▶ [Text provided]
*****

Michael Liebreich (@MLiebreich) is Chairman of the Advisory Board at Bloomberg New Energy Finance, a company he founded in 2004 that was acquired by Bloomberg L.P. in 2009.
Following Donald Trump’s decision to withdraw from the Paris Climate Accord, joining Syria and Nicaragua, he posted a 10-part Tweet storm. It is a very counter-intuitive, second level thinking on how this plays out; I thought it was insightful enough to reproduce here.
1. I’m not sure @RealDonaldTrump pulling the US out of the Paris Agreement is such a bad thing. We may be surprised at how things play out. It is very counter-intuitive, exhibits good Second level thinking, and could very well play out as @MLiebreich expects:
2. The figures Trump quoted on the costs of Paris to US are pure tosh. If that’s all he’s got, it’s trivially debunked, will not age well.
3. It’s no longer possible to pretend Trump is anything other than a buffoon. This will have domestic as well as international consequences.
4. Internationally, US officials will be shocked by their pariah status, not just on climate. The world has moved on since the Dubya years.
5. Far from encouraging other countries to quit Paris, it will strengthen their resolve. The EU and India must now deliver or be humiliated.
6. Domestically, this should mark the point when sensible Republicans finally start rowing back to the scientific and social mainstream.
7. This will spur a tidal wave of climate action by US states, cities, businesses & citizens. I bet the US will meet its Paris 2030 pledge.
8. So pulling out of Paris stiffens everyone else’s resolve to act on climate, marginalising Trump and the anti-climate headbangers. Sweet!
9.Finally FWIW: EU leaders miscalculated in ruling out renegotiation. It’s a voluntary deal FFS! Let him demand an extra scoop or whatever.
10. I nearly forgot! A number of clean energy technologies are beyond the tipping point & will keep eating fossil market share in any case.

*****

(Structured pose outputs)

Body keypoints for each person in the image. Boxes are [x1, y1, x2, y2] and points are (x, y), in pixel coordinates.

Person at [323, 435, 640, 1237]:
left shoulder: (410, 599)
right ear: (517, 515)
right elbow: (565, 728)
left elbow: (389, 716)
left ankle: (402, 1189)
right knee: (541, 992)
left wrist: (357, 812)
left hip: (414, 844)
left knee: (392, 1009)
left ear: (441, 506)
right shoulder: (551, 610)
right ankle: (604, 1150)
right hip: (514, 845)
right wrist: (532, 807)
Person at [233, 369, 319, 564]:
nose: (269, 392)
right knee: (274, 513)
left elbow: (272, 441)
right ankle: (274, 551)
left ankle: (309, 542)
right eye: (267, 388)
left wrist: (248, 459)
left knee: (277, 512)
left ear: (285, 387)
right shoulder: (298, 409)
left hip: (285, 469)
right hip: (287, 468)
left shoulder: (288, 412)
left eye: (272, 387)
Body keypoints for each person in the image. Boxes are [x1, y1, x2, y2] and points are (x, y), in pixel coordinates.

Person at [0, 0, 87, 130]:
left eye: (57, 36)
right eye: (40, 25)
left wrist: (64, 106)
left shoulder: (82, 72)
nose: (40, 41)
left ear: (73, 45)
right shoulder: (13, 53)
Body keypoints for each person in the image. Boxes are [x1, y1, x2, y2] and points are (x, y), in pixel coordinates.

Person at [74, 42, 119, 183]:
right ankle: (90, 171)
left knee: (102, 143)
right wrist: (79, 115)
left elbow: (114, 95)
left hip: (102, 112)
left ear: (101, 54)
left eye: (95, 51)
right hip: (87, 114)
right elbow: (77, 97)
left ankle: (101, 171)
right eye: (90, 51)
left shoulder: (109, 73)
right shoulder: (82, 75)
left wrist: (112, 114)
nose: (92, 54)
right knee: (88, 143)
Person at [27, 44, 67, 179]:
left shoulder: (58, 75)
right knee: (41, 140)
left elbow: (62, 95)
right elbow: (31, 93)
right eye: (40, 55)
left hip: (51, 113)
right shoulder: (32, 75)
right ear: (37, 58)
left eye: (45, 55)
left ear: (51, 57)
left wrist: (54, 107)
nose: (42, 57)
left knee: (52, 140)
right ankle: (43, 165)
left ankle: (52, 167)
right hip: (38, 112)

*****

▶ [Your tasks]
(a) Summarize the text about the Paris Agreement withdrawal in two sentences.
(b) Please output the text about the Paris Agreement withdrawal word for word, from "9.Finally FWIW: EU" to "in any case.".

▶ [Task responses]
(a) After Donald Trump decided to withdraw from the Paris Climate Accord, Michael Liebreich, Chairman of the Advisory Board at Bloomberg New Energy Finance, posted a 10-part tweet storm. He argues that the withdrawal will strengthen other countries' resolve and spur climate action by US states, cities, businesses and citizens, marginalizing Trump, while clean energy technologies keep eating fossil market share in any case.

(b)
9.Finally FWIW: EU leaders miscalculated in ruling out renegotiation. It’s a voluntary deal FFS! Let him demand an extra scoop or whatever.
10. I nearly forgot! A number of clean energy technologies are beyond the tipping point & will keep eating fossil market share in any case.